> [WHAT THE TASK REQUIRES]:
Only lines that contain the word "after" belong in the answer; copy them from the records below.

(Dataset excerpts)
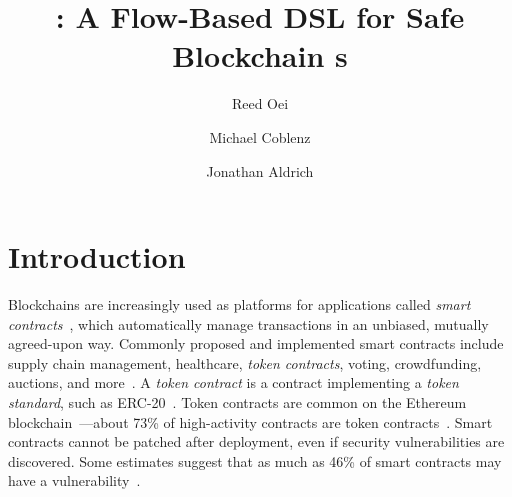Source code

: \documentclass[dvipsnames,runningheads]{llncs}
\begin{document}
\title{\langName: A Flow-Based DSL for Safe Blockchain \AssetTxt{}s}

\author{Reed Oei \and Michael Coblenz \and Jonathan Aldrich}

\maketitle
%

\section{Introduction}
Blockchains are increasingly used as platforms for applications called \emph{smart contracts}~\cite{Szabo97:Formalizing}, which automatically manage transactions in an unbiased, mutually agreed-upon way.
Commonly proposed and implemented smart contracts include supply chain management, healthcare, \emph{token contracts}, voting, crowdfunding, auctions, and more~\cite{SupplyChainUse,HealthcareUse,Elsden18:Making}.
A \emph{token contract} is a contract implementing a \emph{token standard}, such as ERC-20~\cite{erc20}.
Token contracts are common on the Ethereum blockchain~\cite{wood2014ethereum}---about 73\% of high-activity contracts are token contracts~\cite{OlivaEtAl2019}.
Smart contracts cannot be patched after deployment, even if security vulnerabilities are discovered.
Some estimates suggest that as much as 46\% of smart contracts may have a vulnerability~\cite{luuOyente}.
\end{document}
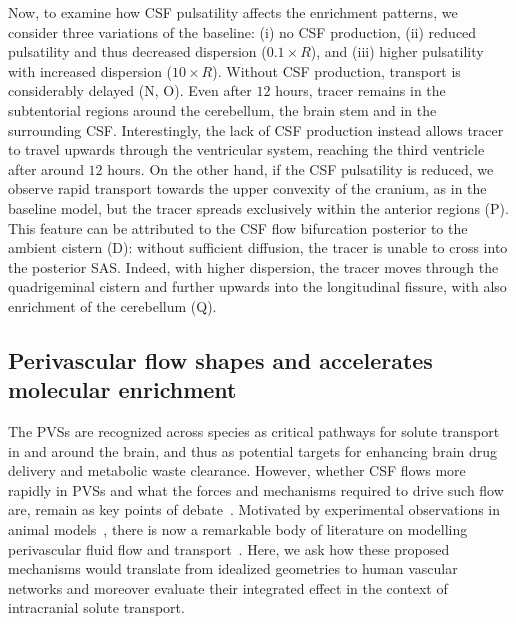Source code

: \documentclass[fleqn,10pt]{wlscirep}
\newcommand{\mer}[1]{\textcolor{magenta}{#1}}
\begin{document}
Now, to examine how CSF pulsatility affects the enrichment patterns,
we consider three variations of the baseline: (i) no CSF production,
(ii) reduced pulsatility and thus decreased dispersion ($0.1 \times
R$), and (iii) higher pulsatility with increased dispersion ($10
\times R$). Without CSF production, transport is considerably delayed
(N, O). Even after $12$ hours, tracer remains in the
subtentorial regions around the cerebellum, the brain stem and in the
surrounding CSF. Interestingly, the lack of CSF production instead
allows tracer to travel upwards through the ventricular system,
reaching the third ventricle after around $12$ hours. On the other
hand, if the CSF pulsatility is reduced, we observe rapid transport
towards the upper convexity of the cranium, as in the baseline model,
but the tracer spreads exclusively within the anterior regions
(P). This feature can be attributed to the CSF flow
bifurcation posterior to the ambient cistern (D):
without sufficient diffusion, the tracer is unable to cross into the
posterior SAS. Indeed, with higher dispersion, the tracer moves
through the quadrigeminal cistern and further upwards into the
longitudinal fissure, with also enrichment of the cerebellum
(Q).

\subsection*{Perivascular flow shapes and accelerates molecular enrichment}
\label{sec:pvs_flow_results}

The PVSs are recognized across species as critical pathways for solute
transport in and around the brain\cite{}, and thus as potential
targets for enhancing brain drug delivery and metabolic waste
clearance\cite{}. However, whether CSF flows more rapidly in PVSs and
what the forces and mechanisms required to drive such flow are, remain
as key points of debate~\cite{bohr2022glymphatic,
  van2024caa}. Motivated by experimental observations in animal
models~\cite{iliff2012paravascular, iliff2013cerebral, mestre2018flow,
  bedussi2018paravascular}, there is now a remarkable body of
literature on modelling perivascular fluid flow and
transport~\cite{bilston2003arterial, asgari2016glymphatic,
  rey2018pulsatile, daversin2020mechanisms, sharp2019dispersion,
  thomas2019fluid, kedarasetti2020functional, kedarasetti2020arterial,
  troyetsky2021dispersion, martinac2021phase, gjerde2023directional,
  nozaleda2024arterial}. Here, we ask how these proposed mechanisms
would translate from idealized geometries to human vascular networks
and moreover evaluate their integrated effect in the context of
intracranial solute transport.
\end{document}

...

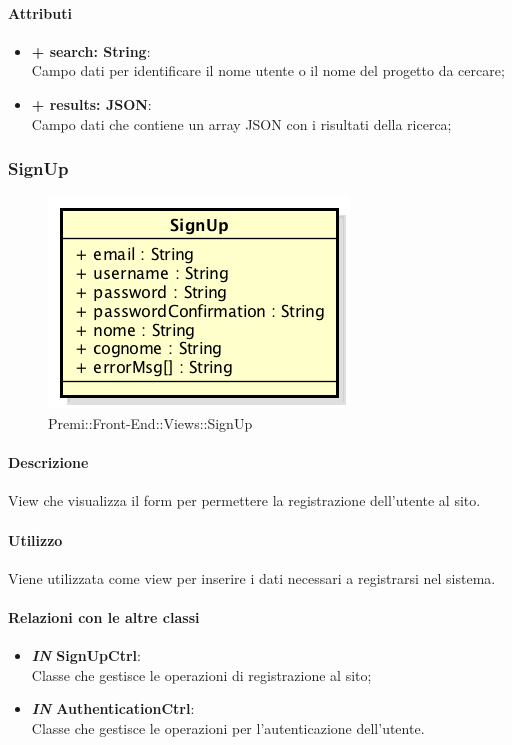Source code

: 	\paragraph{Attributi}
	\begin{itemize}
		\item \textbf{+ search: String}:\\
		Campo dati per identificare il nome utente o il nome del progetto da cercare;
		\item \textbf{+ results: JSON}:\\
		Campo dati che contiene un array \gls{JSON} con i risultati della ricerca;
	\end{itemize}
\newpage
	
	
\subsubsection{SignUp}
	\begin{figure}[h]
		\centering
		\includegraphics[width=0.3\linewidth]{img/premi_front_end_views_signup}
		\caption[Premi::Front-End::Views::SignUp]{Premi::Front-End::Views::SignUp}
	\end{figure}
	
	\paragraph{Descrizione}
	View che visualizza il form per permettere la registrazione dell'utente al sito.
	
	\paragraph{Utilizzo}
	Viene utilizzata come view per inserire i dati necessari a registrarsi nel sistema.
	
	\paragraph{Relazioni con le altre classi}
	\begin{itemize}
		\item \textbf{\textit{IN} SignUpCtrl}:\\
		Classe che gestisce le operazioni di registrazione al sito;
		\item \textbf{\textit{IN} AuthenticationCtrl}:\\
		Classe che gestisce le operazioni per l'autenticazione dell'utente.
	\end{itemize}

> [TASK RESULT]:
Smart contracts cannot be patched after deployment, even if security vulnerabilities are discovered.
(N, O). Even after $12$ hours, tracer remains in the
reaching the third ventricle after around $12$ hours. On the other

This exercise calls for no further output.